Work order >>
Within the listing below, locate all lines containing the word "Filo". Copy each one.
┌─ Records for the task
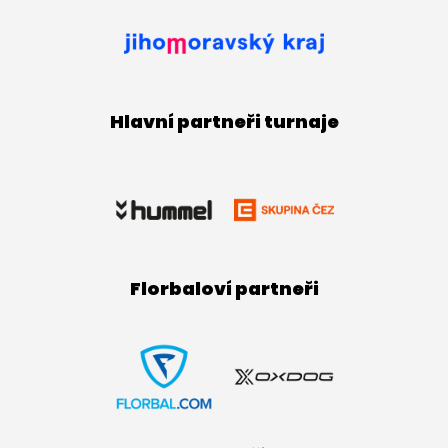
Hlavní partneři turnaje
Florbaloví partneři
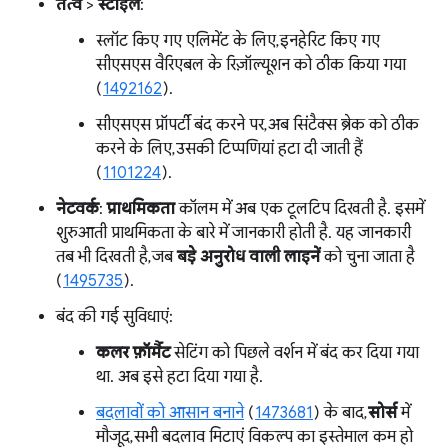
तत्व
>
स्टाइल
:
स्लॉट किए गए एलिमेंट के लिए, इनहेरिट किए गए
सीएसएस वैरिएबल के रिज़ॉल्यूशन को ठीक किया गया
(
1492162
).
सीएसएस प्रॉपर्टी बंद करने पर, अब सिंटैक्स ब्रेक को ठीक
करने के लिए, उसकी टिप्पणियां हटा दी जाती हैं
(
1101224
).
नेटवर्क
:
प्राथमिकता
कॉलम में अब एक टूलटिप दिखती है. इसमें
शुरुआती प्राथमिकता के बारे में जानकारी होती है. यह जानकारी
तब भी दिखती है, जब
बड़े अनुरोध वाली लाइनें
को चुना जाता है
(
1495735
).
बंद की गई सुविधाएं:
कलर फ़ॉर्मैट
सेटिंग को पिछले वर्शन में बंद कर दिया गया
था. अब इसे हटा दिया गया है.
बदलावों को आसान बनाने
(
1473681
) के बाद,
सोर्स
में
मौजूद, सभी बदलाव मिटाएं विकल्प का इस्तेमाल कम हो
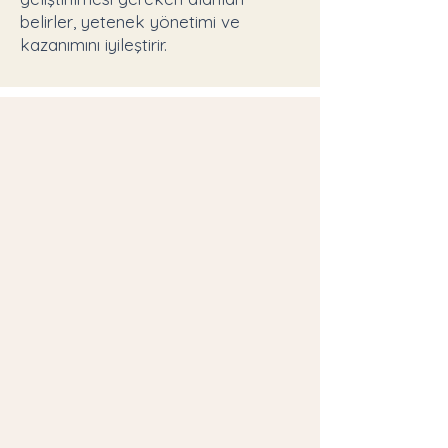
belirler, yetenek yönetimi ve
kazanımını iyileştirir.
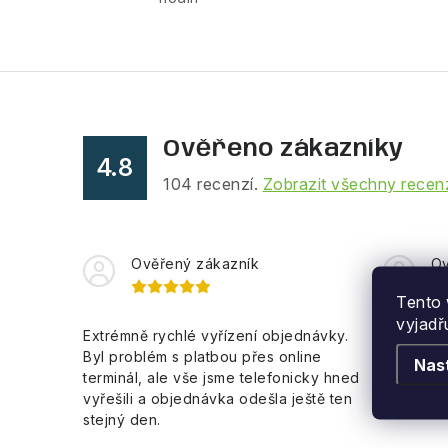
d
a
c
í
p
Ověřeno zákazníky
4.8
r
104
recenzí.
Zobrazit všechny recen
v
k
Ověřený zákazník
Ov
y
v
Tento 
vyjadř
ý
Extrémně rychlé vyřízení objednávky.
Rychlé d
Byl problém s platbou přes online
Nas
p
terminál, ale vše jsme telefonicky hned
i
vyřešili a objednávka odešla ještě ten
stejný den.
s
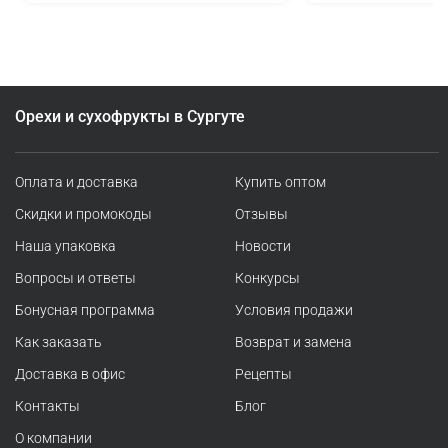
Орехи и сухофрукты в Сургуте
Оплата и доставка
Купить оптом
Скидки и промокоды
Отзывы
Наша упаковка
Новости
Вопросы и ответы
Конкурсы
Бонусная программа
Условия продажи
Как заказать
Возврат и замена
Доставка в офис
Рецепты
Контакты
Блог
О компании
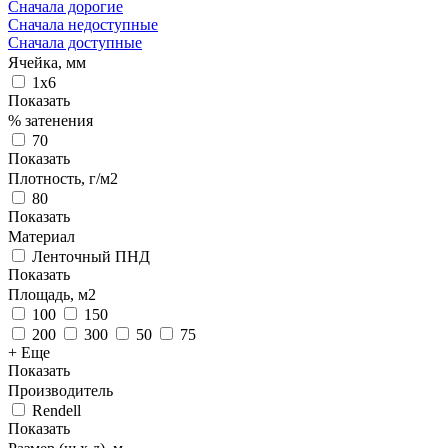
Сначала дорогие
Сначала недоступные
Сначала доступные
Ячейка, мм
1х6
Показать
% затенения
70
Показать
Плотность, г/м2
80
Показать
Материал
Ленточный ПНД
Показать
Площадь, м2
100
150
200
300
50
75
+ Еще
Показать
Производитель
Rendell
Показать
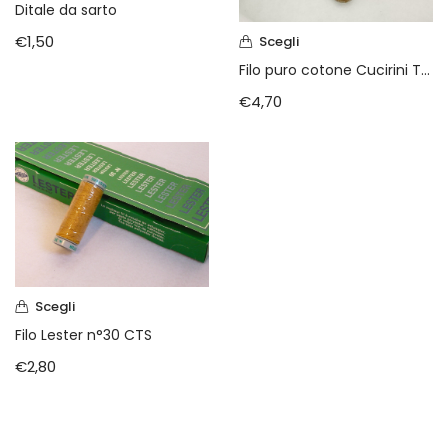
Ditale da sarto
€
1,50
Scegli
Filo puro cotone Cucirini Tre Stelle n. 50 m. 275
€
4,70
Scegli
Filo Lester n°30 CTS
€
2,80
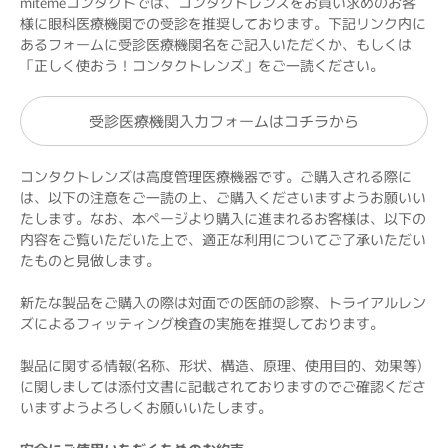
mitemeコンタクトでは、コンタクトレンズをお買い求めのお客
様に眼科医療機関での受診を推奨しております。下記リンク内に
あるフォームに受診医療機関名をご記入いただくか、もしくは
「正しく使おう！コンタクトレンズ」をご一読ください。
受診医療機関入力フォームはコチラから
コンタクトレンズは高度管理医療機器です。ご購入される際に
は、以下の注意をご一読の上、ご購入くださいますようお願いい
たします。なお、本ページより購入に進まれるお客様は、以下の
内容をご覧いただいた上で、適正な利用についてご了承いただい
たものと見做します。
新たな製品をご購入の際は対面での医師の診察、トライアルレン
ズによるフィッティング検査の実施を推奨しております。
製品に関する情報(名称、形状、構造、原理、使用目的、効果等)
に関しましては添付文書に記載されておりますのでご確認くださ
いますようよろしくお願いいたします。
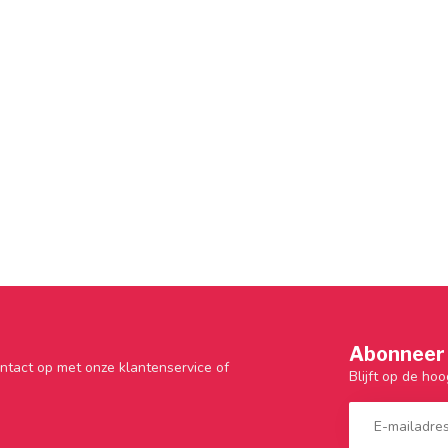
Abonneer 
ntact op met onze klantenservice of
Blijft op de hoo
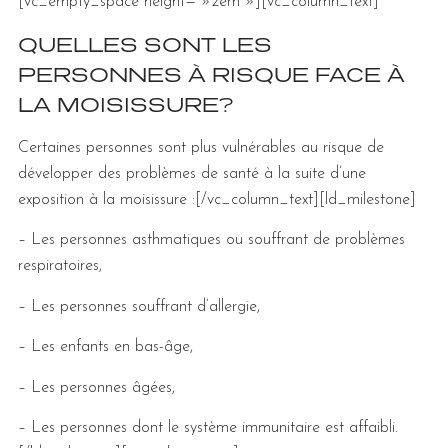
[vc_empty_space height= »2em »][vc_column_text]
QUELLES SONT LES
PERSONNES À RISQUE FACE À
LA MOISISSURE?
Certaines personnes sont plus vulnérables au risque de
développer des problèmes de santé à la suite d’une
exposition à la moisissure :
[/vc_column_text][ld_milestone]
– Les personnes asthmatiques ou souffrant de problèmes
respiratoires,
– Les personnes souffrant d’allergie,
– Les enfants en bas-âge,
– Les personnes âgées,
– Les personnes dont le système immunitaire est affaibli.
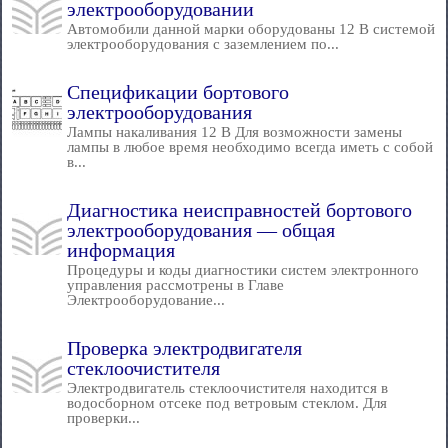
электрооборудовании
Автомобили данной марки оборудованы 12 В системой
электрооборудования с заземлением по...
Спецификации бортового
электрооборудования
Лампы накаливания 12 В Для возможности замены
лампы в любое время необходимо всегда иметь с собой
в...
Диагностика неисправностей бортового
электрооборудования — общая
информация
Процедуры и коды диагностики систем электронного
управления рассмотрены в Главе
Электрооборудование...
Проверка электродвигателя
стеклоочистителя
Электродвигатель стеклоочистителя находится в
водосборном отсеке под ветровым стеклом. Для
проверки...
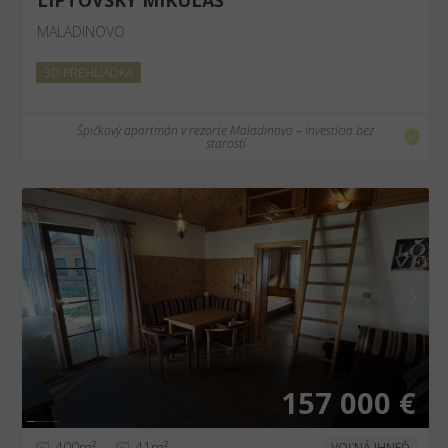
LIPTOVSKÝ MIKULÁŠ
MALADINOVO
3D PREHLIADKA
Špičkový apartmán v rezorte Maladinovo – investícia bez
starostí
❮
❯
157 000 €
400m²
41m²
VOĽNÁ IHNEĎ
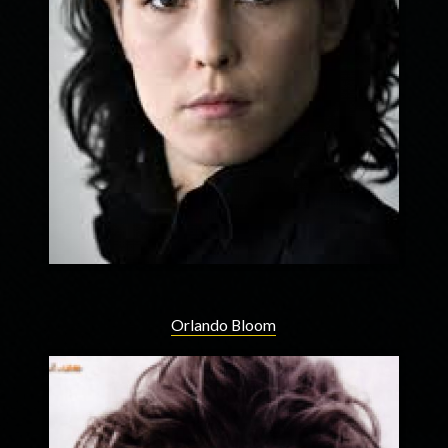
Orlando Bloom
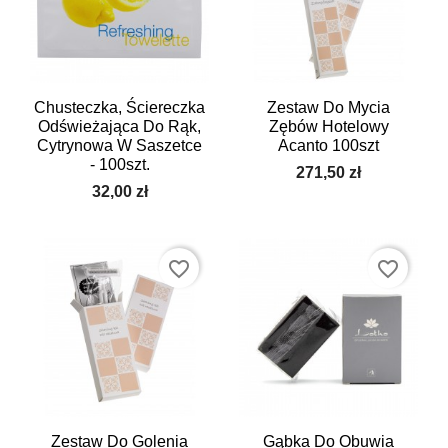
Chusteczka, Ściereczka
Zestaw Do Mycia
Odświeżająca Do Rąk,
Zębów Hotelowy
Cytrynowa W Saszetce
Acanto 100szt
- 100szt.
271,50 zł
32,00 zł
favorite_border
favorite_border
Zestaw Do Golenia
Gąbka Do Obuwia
└─
┌─ Records for the task
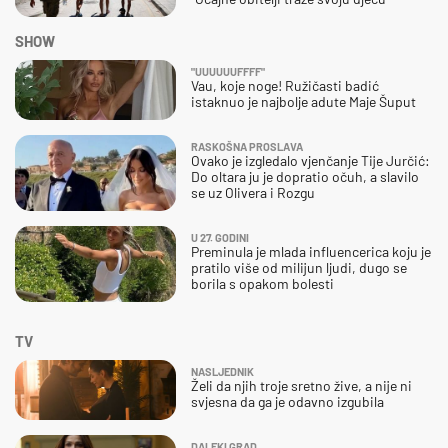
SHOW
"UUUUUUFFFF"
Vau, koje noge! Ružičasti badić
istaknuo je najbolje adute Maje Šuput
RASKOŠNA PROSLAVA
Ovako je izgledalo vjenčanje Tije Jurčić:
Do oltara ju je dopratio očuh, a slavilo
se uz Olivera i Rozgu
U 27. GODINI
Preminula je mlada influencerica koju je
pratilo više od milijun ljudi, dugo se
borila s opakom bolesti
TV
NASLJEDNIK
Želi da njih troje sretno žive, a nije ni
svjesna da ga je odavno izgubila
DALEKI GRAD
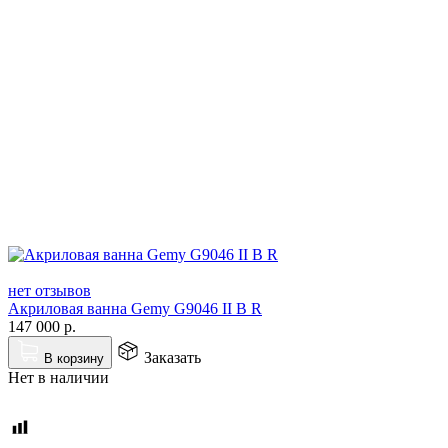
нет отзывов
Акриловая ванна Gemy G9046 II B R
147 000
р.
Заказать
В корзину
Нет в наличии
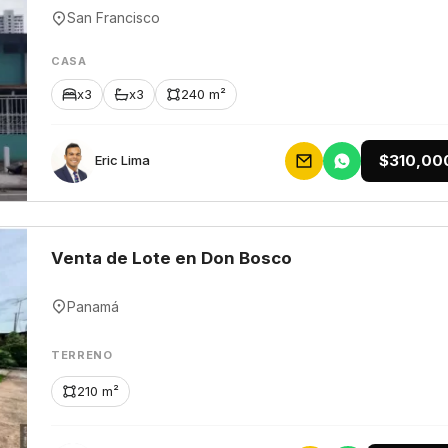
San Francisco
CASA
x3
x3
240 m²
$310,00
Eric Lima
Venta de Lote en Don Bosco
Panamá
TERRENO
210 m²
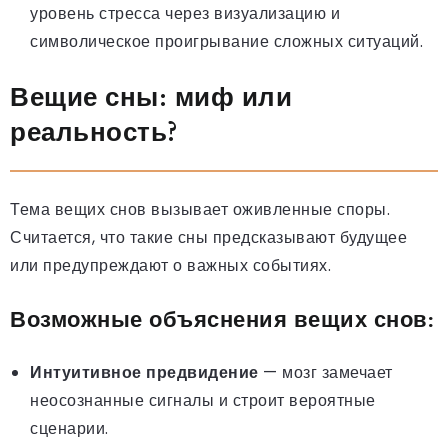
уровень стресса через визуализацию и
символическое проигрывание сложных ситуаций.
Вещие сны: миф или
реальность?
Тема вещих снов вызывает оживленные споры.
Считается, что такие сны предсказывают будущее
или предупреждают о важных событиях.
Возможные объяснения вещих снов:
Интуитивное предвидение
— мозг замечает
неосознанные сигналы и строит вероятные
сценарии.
└─
┌─ Records for the task
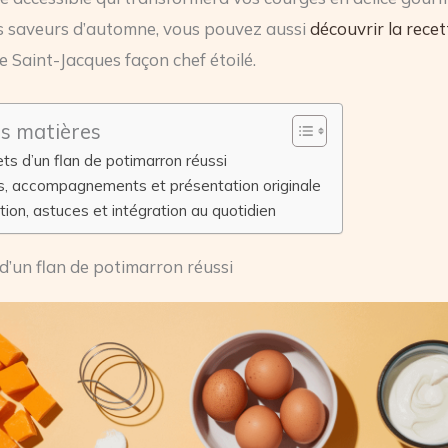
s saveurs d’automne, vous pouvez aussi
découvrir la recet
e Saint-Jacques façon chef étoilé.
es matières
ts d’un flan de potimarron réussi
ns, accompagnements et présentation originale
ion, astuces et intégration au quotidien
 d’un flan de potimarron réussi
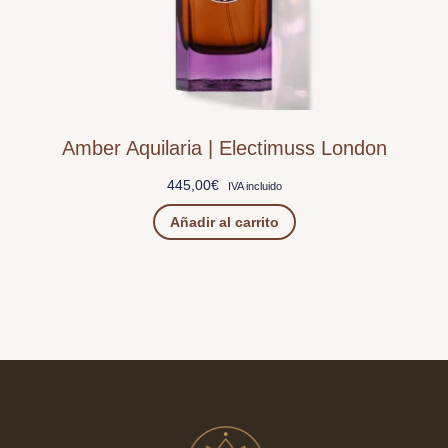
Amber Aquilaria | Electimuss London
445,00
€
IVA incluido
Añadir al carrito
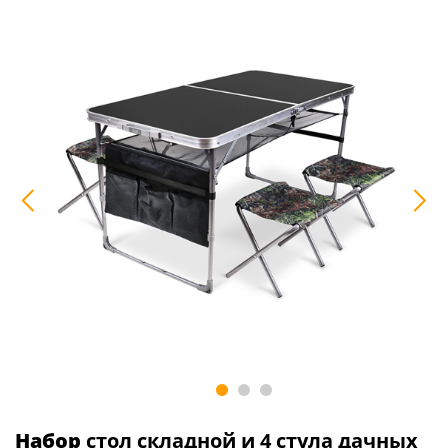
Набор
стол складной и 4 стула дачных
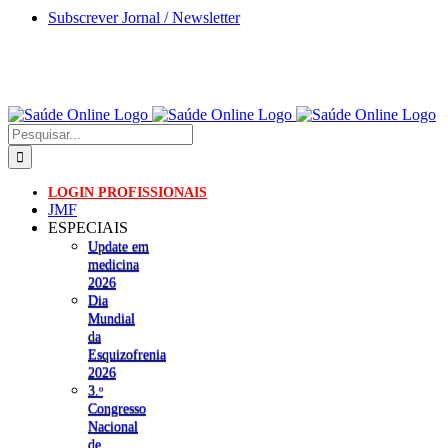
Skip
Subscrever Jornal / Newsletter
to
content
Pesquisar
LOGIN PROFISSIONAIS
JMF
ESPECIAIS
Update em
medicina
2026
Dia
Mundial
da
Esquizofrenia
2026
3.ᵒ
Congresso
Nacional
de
└─
Answer to the exercise >>
Filo puro cotone Cucirini Tre Stelle n. 50 m. 275
Filo Lester n°30 CTS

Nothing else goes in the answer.